Spider-Man: No Way Home's Latest TV Spot Makes Big Change to Key Doctor Strange Moment

The latest Spider-Man: No Way Home TV spot seems to have changed a line of dialogue from Doctor Strange (Benedict Cumberbatch), and in so doing, some fans think the meaning of the line itself is significantly different. It all centers around the mechanics of the spell that audiences saw in the first trailer for the film. If you'll recall, Spider-Man (Tom Holland) came to Doctor Strange, asking for a magical fix to the fact that the whole world now knows his secret identity. The spell goes wrong when Spider-Man interrupts it to try adding a bunch of caveats and conditions to its execution, and shortly after that, villains from other dimensions (read: previous incarnations of the Spider-Man film franchise) start appearing to cause trouble.

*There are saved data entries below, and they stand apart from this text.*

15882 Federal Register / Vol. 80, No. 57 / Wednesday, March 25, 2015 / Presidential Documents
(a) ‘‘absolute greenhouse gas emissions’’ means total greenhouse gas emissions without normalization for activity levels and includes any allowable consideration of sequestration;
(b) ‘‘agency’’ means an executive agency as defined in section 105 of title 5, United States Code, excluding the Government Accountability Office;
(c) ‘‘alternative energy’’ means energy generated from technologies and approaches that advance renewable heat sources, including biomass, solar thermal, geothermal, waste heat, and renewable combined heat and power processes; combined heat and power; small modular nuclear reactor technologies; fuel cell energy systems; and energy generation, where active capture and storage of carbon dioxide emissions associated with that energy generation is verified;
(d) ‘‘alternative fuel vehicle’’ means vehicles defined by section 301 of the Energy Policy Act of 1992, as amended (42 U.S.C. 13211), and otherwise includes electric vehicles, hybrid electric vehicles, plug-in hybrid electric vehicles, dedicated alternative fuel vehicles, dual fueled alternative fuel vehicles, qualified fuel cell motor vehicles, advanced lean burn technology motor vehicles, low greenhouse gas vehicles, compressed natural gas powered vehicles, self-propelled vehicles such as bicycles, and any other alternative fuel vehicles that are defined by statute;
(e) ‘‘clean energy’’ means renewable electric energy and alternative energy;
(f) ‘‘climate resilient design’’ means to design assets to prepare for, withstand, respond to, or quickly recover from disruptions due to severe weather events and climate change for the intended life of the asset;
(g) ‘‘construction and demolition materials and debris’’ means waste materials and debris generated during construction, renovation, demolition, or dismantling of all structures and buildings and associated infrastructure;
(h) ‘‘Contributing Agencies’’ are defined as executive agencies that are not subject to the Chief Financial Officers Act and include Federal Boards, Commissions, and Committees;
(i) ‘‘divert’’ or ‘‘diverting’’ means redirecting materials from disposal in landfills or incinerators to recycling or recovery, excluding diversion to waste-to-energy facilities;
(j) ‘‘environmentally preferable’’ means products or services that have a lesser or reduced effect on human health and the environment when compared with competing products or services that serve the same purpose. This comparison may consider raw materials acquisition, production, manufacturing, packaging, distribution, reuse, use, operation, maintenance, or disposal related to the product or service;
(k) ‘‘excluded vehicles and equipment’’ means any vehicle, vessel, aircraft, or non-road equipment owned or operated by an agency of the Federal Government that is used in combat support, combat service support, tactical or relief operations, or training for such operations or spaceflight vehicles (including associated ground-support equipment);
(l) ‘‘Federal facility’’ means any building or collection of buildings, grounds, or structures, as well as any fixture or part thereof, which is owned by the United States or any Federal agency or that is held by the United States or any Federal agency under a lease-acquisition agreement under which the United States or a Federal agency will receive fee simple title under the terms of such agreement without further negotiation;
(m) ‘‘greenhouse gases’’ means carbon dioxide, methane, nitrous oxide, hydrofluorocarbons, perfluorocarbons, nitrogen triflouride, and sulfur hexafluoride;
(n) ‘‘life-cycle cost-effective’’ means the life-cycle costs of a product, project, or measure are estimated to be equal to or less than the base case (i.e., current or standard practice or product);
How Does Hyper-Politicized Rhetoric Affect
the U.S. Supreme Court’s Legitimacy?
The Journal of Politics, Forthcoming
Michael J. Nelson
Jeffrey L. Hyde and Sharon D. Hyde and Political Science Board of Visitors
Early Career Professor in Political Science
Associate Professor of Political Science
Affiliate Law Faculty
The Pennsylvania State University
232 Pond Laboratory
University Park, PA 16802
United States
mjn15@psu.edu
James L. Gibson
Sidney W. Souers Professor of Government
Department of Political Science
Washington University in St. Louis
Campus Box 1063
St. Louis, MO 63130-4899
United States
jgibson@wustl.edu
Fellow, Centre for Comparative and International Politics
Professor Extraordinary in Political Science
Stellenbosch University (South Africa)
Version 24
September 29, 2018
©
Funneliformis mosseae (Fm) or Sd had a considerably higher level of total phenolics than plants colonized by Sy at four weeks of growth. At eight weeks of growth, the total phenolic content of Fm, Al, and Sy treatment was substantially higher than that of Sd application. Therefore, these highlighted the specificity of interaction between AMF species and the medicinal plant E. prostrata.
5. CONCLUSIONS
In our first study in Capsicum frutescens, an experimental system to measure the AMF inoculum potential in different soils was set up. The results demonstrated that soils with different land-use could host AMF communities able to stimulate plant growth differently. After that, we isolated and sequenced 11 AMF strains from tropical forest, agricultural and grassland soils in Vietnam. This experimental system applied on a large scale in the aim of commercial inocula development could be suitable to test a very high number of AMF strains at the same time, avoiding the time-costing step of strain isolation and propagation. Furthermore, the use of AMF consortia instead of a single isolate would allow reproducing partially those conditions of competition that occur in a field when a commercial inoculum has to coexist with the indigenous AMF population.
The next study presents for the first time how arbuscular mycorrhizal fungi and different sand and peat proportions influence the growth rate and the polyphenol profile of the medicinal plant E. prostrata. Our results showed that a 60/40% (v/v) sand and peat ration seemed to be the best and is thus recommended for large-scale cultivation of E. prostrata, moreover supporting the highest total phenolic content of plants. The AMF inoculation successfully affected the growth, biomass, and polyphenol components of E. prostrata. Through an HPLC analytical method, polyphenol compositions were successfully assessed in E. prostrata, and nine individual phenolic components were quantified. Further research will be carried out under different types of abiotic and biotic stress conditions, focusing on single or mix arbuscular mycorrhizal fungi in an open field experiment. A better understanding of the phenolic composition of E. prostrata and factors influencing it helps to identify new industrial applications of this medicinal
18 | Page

The exact line read in question was spotted by somebody over at MCU Direct. It seems there might be a sinister interpretation -- that's kind of what they're going with -- but it's also possible that the two interpretations of the two lines are actually intertwined. In one version of the teaser, Strange says to Spider-Man, "ever since you botched that spell where everyone forgets that Peter Parker is Spider-Man, we started getting visitors." 

In the new promo, he instead says, "when I shut that spell down...we started getting visitors." MCU Direct takes this to mean that Doctor Strange terminated the spell before Spider-Man could "botch" it, which certainly would be a different take. It would raise questions as to how the multiversal visitors managed to gain entry to our world, since the botched spell never happened.

Another interpretation is that the original line read, which feels pretty exposition-heavy, was an alternate take recorded for publicity materials, and the final version of the film will include the second version. Just because Strange stopped the spell, after all, doesn't mean there couldn't have been magical or multiversal damage to the world. It just means that in addition to all that damage, we may also still have a Spider-Man with a public identity.

The idea of the multiverse has been a part of superhero storytelling since 1961's "The Flash of Two Worlds" by Garner Fox and Carmine Infantino, but live action had generally steered clear of it until pretty recently. The idea has the feeling of harder science fiction than most superhero stories, and for years it seemed Hollywood didn't believe audiences would buy in. The popuarity of The Flash, which started using the multiverse as a storytelling tool in 2015, and Spider-Man: Into the Spider-Verse (2018) proved that wrong.

Following the events of Avengers: EndgameLoki, and What If...?, Marvel's multiverse seems to be more wide open than ever before, and that has some fans expecting to see Garfield's Spider-Man, as well as Tobey Maguire's, share the screen with Holland. Following the commercial success of Spider-Man: Into the Spider-Verse, there's hardly a more commonsense character for Marvel to begin exploring its infinite Earths with. 

Starring Tom Holland, Zendaya, Jacob Batalon, Marisa Tomei, Jamie Foxx, Alfred Molina, and Benedict Cumberbatch, Sony and Marvel Studios' Spider-Man: No Way Home is scheduled to open in theaters on December 17.